17. From a review of the above case law, it would appear that for all purposes the award has to be considered as a decree. So for purpose of appeal as well, the award would be taken to be a decree and ad valorem court-fee, therefore, is payable under Schedule I Article 1 and the Court-fee is not payable when the award is a decree under Schedule II, Article 3 of the Act. The charging section under the Act is Section 20 and Court-fee can be leviable either under the various chapters or under the Schedules. Even when there is no specific section for computation of court-fees in a matter like the present one, then Schedule I, Article 1 as it applies to a case like the present one, can be made applicable. Section 20 of the Act provides that the fee payable under this Act shall be determined or computed in accordance with the provisions of Chapter IV, Chapter VI, Chapter VIII and Schedules I and II. So wherever any of these provisions is applicable, then fee has to be paid accordingly.

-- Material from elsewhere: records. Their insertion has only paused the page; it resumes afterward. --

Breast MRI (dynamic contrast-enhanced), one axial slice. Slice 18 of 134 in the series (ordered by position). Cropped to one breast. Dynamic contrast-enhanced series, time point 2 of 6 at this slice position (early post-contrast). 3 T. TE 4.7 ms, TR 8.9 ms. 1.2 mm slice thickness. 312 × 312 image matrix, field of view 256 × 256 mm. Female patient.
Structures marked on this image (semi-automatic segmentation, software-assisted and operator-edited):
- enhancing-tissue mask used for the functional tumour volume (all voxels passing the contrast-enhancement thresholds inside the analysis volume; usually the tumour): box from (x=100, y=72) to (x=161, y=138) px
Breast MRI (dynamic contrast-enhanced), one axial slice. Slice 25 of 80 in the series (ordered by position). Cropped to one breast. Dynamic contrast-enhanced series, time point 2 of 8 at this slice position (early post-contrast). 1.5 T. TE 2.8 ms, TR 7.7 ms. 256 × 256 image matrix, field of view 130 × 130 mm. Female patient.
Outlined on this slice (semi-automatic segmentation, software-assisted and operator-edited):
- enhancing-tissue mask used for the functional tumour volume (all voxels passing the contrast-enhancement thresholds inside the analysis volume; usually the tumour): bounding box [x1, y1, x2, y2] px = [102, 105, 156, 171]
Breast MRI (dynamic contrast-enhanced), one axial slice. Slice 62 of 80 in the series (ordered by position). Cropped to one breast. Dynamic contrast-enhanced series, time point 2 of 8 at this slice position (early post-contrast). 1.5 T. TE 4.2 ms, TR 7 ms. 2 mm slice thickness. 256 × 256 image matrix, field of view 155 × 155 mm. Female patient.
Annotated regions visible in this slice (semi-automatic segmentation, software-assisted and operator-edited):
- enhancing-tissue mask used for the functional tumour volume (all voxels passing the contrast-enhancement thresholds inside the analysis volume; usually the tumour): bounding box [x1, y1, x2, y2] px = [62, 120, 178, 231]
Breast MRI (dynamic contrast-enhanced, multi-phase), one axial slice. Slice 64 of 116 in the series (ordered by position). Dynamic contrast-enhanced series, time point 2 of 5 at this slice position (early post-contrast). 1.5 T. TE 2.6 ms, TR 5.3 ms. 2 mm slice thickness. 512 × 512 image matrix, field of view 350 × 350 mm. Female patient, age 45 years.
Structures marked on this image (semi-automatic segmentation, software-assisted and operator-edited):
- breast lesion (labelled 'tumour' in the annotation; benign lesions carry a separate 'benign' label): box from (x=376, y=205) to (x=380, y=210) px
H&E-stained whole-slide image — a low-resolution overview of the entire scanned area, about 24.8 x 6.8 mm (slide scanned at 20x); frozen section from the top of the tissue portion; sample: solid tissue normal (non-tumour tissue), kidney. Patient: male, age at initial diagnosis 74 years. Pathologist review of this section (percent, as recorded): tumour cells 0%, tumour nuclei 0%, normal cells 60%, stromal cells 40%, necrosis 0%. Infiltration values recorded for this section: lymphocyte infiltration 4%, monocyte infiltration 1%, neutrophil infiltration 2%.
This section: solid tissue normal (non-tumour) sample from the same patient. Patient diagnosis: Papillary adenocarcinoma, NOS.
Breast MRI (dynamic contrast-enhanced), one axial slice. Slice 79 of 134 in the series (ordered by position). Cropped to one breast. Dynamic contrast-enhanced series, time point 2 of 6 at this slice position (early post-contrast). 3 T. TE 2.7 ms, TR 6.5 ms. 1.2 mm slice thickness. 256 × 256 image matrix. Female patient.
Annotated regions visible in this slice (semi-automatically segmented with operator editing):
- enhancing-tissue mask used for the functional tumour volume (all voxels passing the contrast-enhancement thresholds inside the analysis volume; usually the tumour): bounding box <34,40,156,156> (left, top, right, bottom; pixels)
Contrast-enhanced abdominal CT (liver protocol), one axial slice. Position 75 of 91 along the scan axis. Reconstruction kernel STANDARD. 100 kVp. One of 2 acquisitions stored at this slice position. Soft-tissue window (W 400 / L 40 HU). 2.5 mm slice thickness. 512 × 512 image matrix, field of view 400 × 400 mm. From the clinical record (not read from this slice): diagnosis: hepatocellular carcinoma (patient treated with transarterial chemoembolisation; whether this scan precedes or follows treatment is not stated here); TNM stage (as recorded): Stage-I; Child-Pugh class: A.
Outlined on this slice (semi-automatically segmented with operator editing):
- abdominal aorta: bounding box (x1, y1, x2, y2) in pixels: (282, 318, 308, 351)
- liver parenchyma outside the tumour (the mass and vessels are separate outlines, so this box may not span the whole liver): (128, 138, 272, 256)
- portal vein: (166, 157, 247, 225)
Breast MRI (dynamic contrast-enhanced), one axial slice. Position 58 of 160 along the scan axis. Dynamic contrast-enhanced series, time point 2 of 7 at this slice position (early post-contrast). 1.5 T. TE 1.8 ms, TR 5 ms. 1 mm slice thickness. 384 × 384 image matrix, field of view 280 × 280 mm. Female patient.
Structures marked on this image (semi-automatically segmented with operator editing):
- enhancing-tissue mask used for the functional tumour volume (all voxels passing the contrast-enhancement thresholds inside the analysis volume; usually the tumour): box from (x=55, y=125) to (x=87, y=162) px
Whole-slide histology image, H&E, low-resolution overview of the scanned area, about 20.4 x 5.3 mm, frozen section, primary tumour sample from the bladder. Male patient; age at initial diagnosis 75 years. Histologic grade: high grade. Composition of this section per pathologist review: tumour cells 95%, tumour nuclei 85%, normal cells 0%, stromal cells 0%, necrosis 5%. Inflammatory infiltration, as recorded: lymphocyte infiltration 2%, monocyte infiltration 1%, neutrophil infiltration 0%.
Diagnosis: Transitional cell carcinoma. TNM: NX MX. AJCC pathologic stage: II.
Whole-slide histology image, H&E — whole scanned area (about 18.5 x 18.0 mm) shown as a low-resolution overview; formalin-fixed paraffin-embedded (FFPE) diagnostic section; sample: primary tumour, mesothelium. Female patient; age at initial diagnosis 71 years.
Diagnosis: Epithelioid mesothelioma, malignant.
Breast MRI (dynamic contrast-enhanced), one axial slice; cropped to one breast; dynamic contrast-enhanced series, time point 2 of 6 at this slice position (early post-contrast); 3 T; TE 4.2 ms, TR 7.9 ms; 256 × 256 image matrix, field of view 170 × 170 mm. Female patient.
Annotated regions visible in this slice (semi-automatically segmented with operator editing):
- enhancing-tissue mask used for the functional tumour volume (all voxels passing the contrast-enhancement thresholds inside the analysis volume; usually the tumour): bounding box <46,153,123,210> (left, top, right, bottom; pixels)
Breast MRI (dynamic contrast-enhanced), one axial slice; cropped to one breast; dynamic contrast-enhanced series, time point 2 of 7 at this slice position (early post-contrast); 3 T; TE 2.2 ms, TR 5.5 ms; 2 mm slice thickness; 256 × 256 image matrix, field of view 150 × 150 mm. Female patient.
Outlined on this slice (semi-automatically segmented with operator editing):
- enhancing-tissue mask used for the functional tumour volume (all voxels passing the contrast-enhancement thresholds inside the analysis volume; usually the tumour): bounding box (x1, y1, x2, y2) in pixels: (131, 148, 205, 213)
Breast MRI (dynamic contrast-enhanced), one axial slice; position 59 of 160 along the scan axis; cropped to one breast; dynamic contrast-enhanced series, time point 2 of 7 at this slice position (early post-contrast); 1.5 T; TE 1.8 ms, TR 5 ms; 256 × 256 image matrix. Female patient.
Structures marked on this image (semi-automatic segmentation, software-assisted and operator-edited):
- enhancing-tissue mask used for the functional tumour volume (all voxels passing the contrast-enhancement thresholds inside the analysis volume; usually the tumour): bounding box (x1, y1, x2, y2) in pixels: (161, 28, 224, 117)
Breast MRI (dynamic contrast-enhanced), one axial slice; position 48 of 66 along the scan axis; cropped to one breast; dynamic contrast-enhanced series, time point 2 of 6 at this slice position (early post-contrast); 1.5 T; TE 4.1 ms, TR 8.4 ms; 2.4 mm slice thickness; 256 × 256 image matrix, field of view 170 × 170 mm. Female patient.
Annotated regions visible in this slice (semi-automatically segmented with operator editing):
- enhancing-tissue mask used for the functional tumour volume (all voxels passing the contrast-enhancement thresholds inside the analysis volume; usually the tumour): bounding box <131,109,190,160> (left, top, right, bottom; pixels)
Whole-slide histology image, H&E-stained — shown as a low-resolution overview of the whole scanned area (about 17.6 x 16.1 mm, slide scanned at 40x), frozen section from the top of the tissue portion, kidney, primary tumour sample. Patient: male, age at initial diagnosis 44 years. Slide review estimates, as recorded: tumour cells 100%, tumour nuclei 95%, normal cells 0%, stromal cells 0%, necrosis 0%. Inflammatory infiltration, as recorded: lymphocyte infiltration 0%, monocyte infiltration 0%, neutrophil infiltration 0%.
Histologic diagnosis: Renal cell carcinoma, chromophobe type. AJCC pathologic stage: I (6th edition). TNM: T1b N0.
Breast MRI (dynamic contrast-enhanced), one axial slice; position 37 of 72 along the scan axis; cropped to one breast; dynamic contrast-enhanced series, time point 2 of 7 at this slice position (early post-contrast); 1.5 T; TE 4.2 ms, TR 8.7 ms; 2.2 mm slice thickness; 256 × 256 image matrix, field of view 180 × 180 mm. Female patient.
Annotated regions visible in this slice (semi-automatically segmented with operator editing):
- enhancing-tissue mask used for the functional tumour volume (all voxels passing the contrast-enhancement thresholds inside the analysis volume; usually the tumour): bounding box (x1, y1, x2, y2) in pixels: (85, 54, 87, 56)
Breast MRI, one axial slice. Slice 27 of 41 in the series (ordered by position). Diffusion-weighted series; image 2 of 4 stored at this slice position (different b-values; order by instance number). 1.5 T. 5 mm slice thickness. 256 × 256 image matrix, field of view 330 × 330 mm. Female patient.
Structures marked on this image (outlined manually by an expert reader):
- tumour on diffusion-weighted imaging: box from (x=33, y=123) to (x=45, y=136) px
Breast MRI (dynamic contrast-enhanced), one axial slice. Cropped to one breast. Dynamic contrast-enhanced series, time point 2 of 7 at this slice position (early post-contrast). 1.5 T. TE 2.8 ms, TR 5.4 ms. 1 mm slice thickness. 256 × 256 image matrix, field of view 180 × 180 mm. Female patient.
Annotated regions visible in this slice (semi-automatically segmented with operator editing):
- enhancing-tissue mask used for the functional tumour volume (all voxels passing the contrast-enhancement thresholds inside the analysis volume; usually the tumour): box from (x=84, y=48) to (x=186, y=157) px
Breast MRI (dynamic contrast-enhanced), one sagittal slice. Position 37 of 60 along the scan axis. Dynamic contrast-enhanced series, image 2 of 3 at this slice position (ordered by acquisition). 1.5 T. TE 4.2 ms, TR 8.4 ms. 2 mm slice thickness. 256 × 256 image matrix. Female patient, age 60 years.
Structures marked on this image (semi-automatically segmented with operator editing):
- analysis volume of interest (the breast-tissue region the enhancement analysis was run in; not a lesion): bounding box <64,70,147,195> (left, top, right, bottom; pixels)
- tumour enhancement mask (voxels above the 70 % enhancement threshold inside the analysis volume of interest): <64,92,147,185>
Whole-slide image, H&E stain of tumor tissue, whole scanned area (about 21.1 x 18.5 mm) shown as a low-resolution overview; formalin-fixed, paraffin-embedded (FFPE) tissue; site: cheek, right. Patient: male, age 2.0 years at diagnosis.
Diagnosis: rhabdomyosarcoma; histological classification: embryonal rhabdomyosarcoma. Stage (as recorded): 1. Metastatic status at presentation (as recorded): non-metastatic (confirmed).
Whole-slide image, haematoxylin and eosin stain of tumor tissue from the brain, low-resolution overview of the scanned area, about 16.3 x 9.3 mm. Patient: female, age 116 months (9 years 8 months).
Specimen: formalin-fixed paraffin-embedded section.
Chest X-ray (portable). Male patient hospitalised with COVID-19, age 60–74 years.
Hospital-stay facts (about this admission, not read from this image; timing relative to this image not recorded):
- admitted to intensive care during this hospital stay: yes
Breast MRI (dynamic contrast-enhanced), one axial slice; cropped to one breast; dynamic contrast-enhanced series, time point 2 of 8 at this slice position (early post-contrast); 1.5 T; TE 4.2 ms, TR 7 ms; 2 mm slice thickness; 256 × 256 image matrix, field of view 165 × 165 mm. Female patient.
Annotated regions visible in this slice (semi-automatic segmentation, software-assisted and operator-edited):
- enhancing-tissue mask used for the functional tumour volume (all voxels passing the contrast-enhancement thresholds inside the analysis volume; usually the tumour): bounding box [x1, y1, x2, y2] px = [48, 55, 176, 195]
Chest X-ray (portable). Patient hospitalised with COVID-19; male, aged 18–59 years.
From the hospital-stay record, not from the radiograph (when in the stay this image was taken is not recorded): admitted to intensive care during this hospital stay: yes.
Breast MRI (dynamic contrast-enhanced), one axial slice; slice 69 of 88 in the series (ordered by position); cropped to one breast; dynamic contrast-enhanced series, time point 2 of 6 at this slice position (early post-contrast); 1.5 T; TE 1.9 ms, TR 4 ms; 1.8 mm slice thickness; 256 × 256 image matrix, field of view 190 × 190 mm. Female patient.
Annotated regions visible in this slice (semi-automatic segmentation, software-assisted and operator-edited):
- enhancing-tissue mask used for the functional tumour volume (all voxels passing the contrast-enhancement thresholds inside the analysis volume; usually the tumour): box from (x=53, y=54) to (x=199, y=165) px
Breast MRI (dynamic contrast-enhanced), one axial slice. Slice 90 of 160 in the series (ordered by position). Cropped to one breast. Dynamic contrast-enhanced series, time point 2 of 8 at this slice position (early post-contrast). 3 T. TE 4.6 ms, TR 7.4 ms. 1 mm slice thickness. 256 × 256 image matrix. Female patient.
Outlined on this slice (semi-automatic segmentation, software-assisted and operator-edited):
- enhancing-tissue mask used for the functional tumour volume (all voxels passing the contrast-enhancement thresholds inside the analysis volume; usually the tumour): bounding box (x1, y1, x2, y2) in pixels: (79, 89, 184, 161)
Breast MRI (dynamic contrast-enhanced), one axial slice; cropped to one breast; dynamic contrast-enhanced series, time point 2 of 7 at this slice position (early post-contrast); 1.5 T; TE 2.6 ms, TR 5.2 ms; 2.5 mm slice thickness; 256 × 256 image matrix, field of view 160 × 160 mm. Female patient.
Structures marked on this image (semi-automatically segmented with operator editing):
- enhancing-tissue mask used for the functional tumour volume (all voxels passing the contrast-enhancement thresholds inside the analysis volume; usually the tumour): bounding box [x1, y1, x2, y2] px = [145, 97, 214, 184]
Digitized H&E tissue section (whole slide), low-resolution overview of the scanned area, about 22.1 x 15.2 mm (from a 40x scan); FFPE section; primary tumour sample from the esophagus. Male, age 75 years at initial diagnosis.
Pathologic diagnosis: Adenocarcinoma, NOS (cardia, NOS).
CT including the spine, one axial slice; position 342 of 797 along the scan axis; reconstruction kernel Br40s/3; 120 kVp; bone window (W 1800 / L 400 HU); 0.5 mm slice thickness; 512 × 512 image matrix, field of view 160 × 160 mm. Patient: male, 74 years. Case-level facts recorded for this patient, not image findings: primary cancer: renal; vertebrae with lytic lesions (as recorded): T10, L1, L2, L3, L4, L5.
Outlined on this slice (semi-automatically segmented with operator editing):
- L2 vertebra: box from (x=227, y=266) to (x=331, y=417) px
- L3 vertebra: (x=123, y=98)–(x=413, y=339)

18. I may also refer to the provisions contained in Section 9 of the Act, as Section 9 runs contrary to an established rule of interpretation of fiscal statutes. The Legislature by introducing Section 2 provided that when a document falling within two or more descriptions in the Act shall where the fee chargeable thereunder are different, be chargeable only with the highest of such fee provided that, where one of such descriptions is special and another general the fee chargeable shall be the fee appropriate to the special description. The matter can also be reviewed in the light of provisions of Section 9 and in that light as well the fee payable on the memo of appeal would be computed under Schedule I, Article 1, but such a computation will proceed on the basis that the award amounts to a decree.
19. In the light, of the above discussion, the office objection is maintained. Learned counsel for the appellants prays for two months' time for making payment of deficit court-fee. Time prayed for is allowed.